Sich auf die Zivilgesellschaft beziehend; von Bürgern und nichtstaatlichen Organisationen getragen. Die Verwendung als Adjektiv ist grammatikalisch unüblich, stattdessen wird das Adjektiv „zivilgesellschaftlich“ verwendet.
beispiel
Ihr Engagement ist rein zivilgesellschaft und erhält keine staatliche Unterstützung.
Tipps
Häufiger Fehler
Das Wort „Zivilgesellschaft“ ist ein Nomen und wird nicht als Adjektiv verwendet.

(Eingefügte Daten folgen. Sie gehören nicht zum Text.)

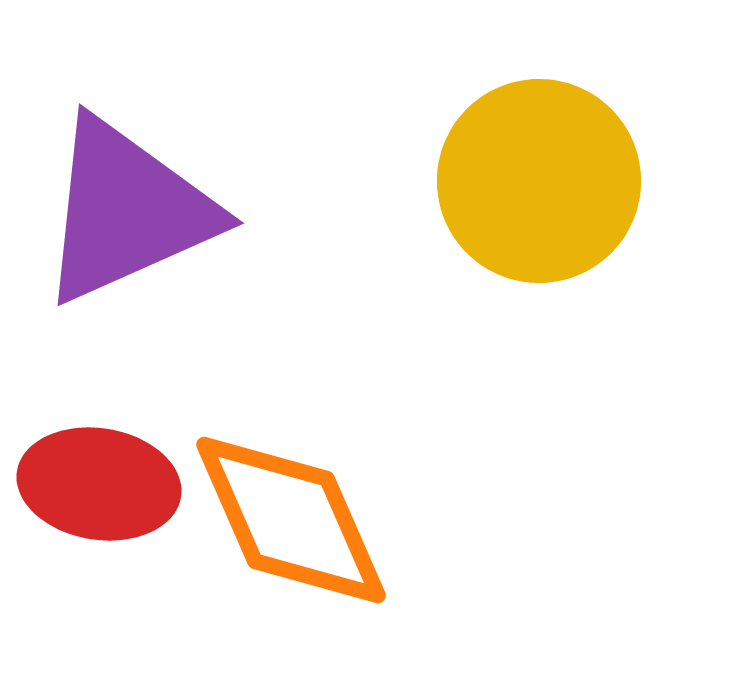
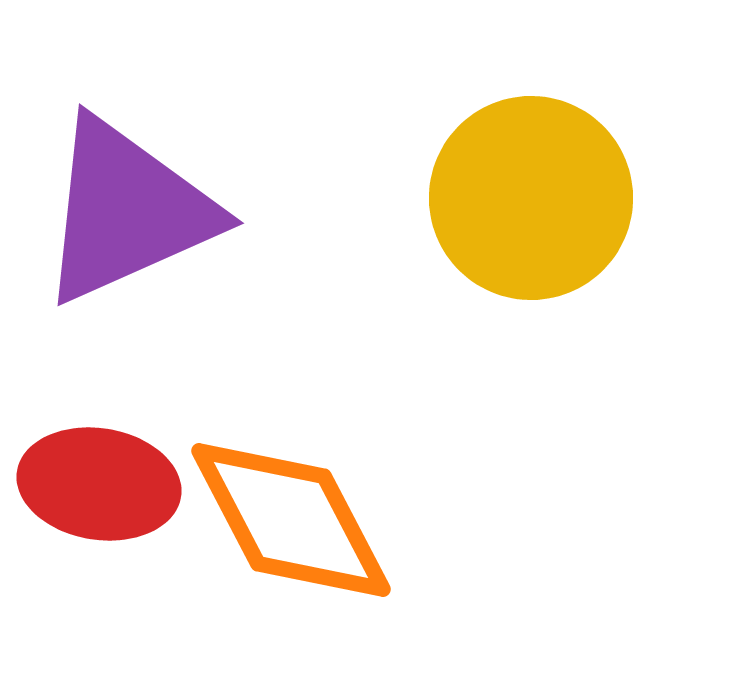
yellow circle: moved 8 px left, 17 px down
orange diamond: rotated 4 degrees counterclockwise
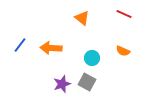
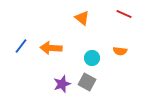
blue line: moved 1 px right, 1 px down
orange semicircle: moved 3 px left; rotated 16 degrees counterclockwise
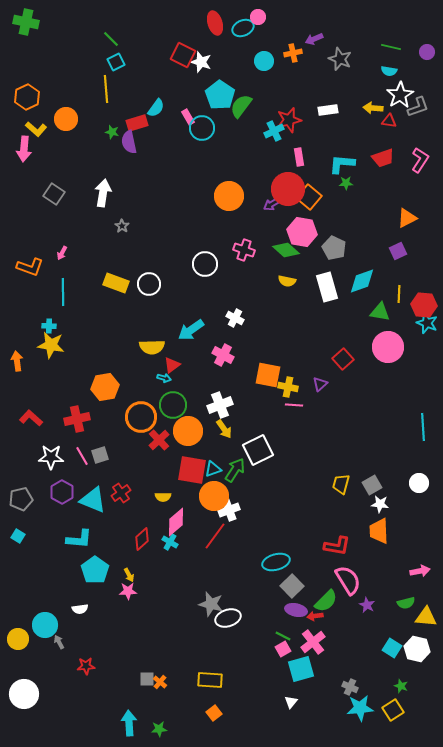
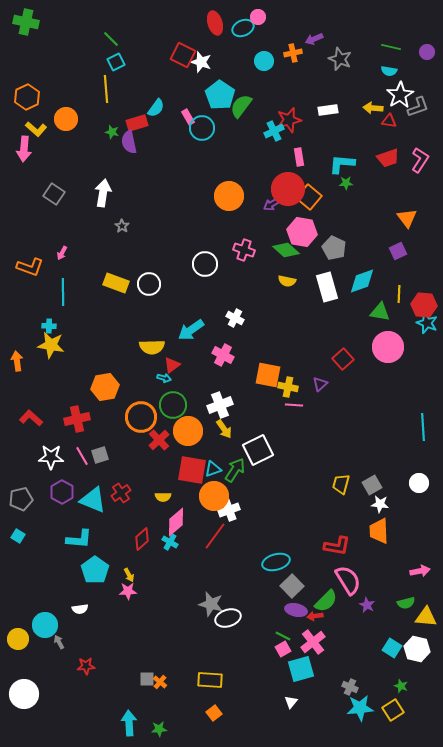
red trapezoid at (383, 158): moved 5 px right
orange triangle at (407, 218): rotated 40 degrees counterclockwise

Es ist ein häufiger Fehler, es direkt vor ein anderes Nomen zu stellen.
BEISPIEL
Die Zivilgesellschaft spielt eine wichtige Rolle in einer Demokratie.
Korrekte Adjektivform
Um eine Sache als zur Zivilgesellschaft gehörig zu beschreiben, verwendet man das Adjektiv „zivilgesellschaftlich“. Dieses wird wie ein normales Adjektiv dekliniert.
BEISPIEL
Er ist in vielen zivilgesellschaftlichen Projekten aktiv.
Wortzusammensetzung
Das Nomen „die Zivilgesellschaft“ setzt sich aus „zivil“ (bürgerlich) und „Gesellschaft“ zusammen. Es bezeichnet den Bereich der Gesellschaft, der aus Bürgern und ihren nichtstaatlichen Organisationen besteht.
BEISPIEL
Freiwillige Feuerwehren sind ein Teil der Zivilgesellschaft.
Vergleichen mit
antonym
Zivilgesellschaft vs staatlich
„staatlich“ und „die Zivilgesellschaft“ stehen einander gegenüber, wenn man fragt, wer etwas trägt oder organisiert. „Staatlich“ bedeutet: vom Staat, durch Behörden oder öffentliche Einrichtungen. „Zivilgesellschaft“ meint Menschen, Vereine und Organisationen außerhalb des Staates, die sich für ein Thema einsetzen. Als Adjektiv sagt man normalerweise „zivilgesellschaftlich“, nicht einfach „Zivilgesellschaft“. Der Gegensatz ist also: staatliches Handeln kommt von offiziellen Stellen, zivilgesellschaftliches Handeln kommt von Bürgern und nichtstaatlichen Gruppen.
Zivilgesellschaft
Nach der Flut hat die Zivilgesellschaft schnell Hilfe für die Familien organisiert.
staatlich
Bei dem Projekt arbeiten eine staatliche Behörde und mehrere Vereine zusammen.